Helene, a Jewish Holocaust survivor, became Leila
How Helene, a Jewish Holocaust survivor, became Leila, the matriarch of a Palestinian Muslim clan
As world leaders — including U.S. Vice President Pence — gather in Jerusalem this week to mark the 75th anniversary of the liberation of Auschwitz, Jabarin was sharing a survivor’s memory unlike any other, a history of love and hate that exposes not just the power of transformation, but also the blindness of prejudice.
“First I was persecuted because I was a Jew, and now I am persecuted because I am a Muslim,” said Jabarin, who has watched the recent rise of both anti-Semitism and Islamophobia with alarm.

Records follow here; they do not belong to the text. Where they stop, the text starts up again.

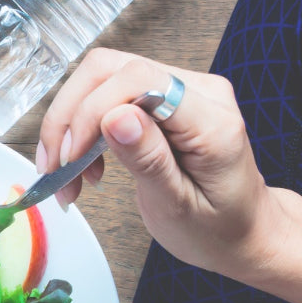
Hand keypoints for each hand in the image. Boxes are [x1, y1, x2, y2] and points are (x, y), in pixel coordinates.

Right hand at [36, 48, 288, 281]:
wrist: (245, 233)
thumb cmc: (218, 230)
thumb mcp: (179, 208)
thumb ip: (149, 160)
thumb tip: (115, 117)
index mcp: (212, 122)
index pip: (139, 81)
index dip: (91, 112)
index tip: (70, 159)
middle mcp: (201, 91)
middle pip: (111, 69)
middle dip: (71, 116)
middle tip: (56, 168)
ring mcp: (184, 88)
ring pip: (103, 77)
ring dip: (71, 123)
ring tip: (67, 174)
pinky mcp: (166, 96)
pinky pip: (110, 93)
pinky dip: (84, 127)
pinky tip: (84, 164)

Jabarin took note of the massacre of 11 worshipers at a Pittsburgh synagogue in 2018 and another 51 last year at mosques in Christchurch, New Zealand. She attributed to both killers the same motivation, a hatred of the other, and is telling her story to show that love for the other is possible as well.
“When I was in school, they taught us that Arabs had tails,” she said, looking around at her Arab husband and her Arab family, as the Muslim call to prayer sounded across the neighborhood outside. “Everyone should know what happened to the Jews because it could happen to the Arabs.”
Among those listening in her living room was Erez Kaganovitz, a Tel Aviv photographer who is crisscrossing Israel to document as many such stories and images he can from the rapidly dwindling number of living Holocaust survivors. Through histories like Jabarin’s, he hopes to keep the knowledge of those horrors from disappearing with those who endured them.
“Ten years from now, what will be the memory of the Holocaust when the last survivor is no longer with us?” asked Kaganovitz. “If well tell the human stories, not just what happened in the camps but how they lived after, they appeal to humans in the way that numbers cannot. Six million Jews killed; it’s too big.”